• TASK REQUIREMENTS:
1. From the passage on machine learning in industry and research, return the part from "So, you’ve followed" up to and including "data perfectly, right?".
2. For each statement, say whether it agrees with the passage on machine learning in industry and research, answering yes or no and quoting the words from the passage that decide it. (a) For research groups, models are often ends in themselves. (b) Industrial machine learning groups treat the models they produce as ends in themselves. (c) The costs of using a machine learning model include regular retraining.

• TEXT PASSAGE:
[BEGIN]
So, you’ve followed the advice in Part 1 of this series. Now you’ve got a nice big data set and you’re pretty sure that it covers the space of data that your model is likely to see in production. You’ve spent a lot of time thinking about how to label it and feel like you’ve got that problem under control. You’re tracking concept drift and refreshing your data regularly, and you’ve got a nice data cleaning pipeline set up so that you can normalize samples and remove duplicates. With all that out of the way, now you’re excited to get to the fun part and actually fit the model. Now’s the time you get to flex your ML expertise, show off all the latest techniques you read about from the last big machine learning conference, and impress your boss with your skill and talent by building a dazzlingly complex model that fits the data perfectly, right?
Industry research vs academic research
Research and industrial machine learning groups have a lot of differences, but perhaps the most significant one is that – for research groups – the models are often ends in themselves; a fancy new model that solves a hard problem (regardless of how much that model cost to train and test) gets publications, citations, more research funding for the group that produced it, and raises the academic status of the people who worked on it. For industrial ML groups, by contrast, the models that they produce are means to an end, and usually part of a much larger and much more complex system. Using an ML model imposes costs, not just with respect to the memory or CPU footprint of the model, how long it takes to get a prediction from the model, and so on, but also in terms of the cost of regular retraining, the complexity of deployment (see the next entry in the series about that), and ongoing maintenance and support.
[END]
• DATA EXCERPTS:
[BEGIN]
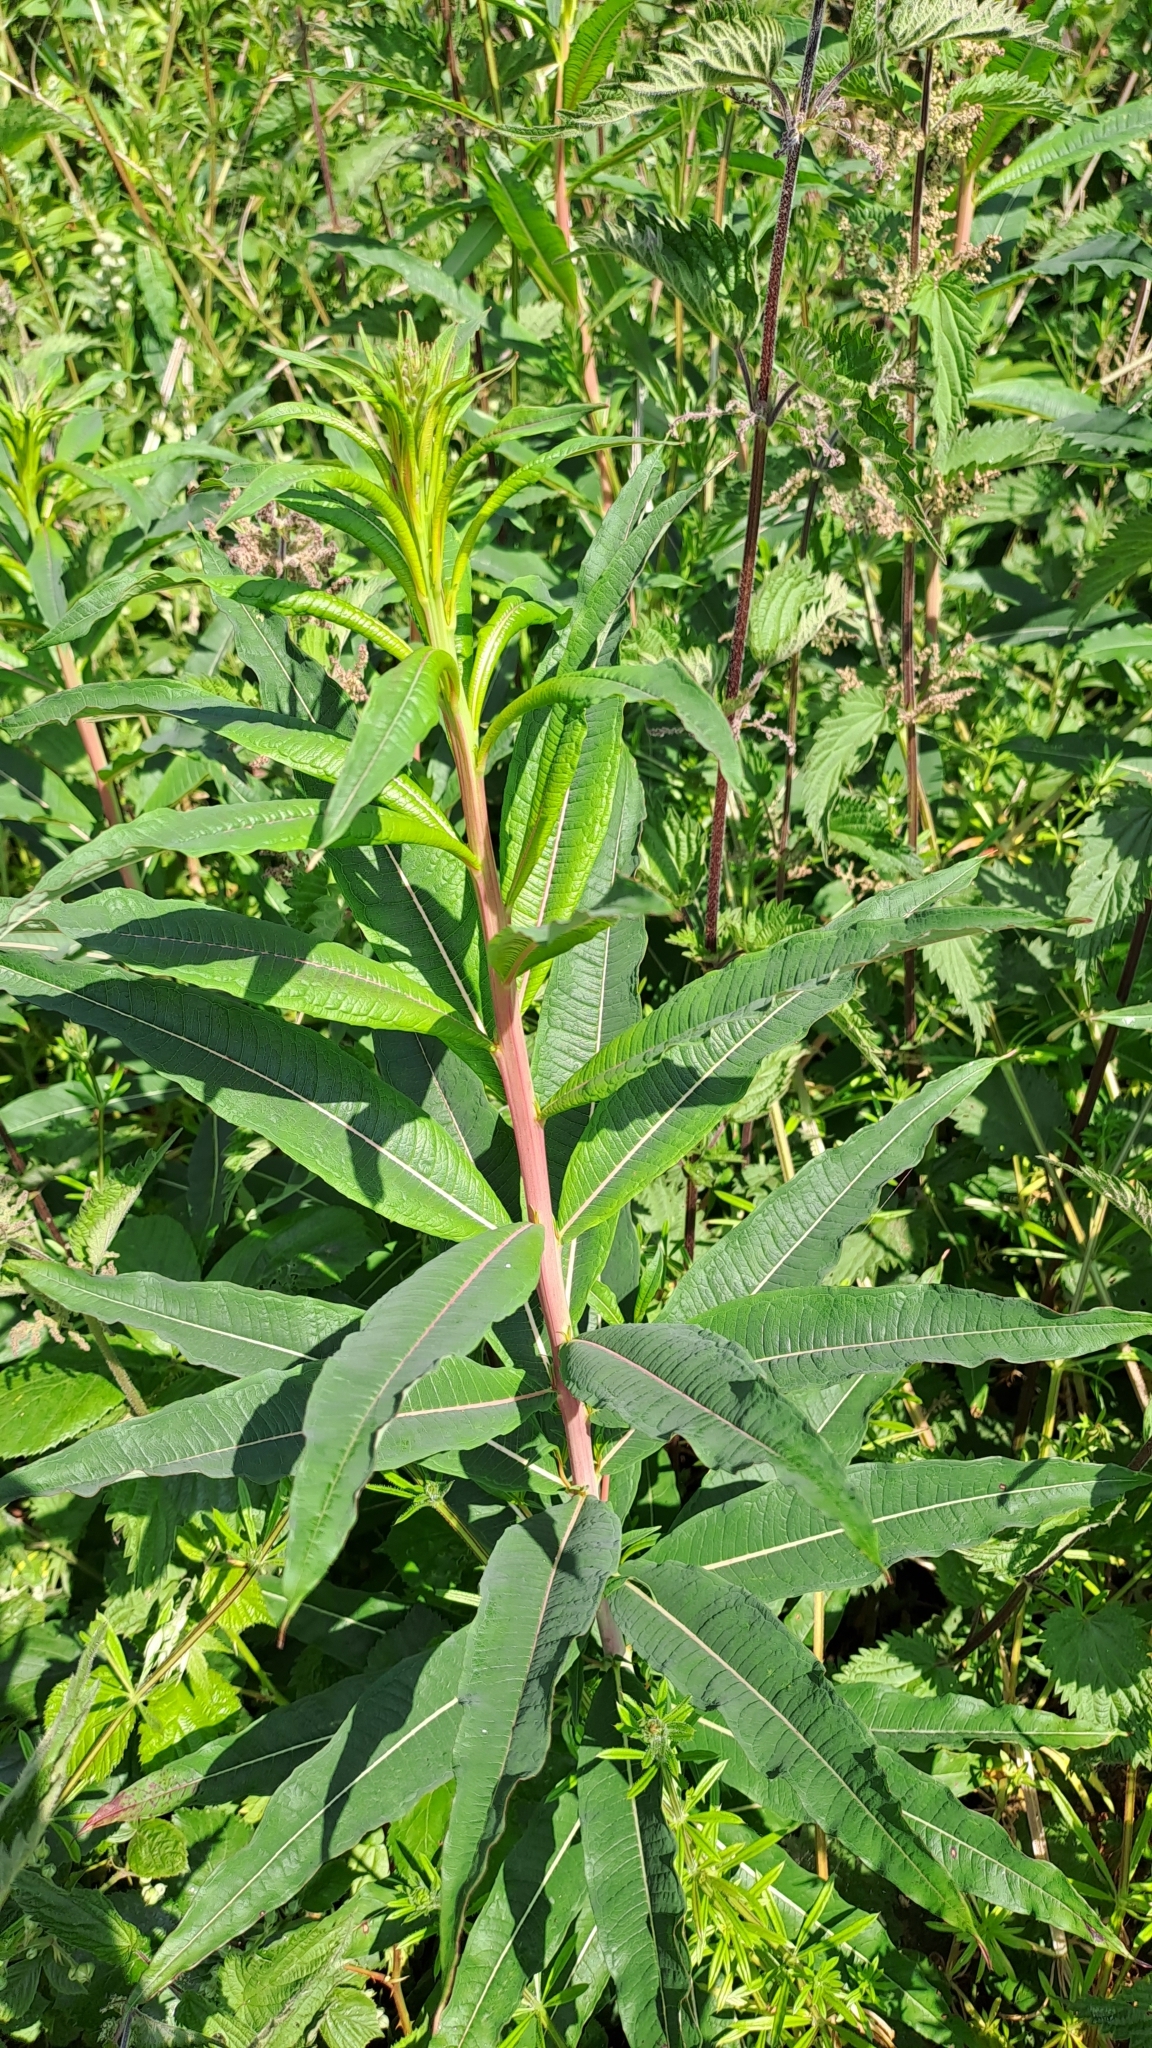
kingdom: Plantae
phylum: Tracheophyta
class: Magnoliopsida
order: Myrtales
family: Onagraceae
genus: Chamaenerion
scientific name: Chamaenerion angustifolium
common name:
[END]
• PER-TASK OUTPUTS:
1.
So, you’ve followed the advice in Part 1 of this series. Now you’ve got a nice big data set and you’re pretty sure that it covers the space of data that your model is likely to see in production. You’ve spent a lot of time thinking about how to label it and feel like you’ve got that problem under control. You’re tracking concept drift and refreshing your data regularly, and you’ve got a nice data cleaning pipeline set up so that you can normalize samples and remove duplicates. With all that out of the way, now you’re excited to get to the fun part and actually fit the model. Now’s the time you get to flex your ML expertise, show off all the latest techniques you read about from the last big machine learning conference, and impress your boss with your skill and talent by building a dazzlingly complex model that fits the data perfectly, right?

2.
(a) Yes: "for research groups – the models are often ends in themselves"
(b) No: "For industrial ML groups, by contrast, the models that they produce are means to an end"
(c) Yes: "the cost of regular retraining"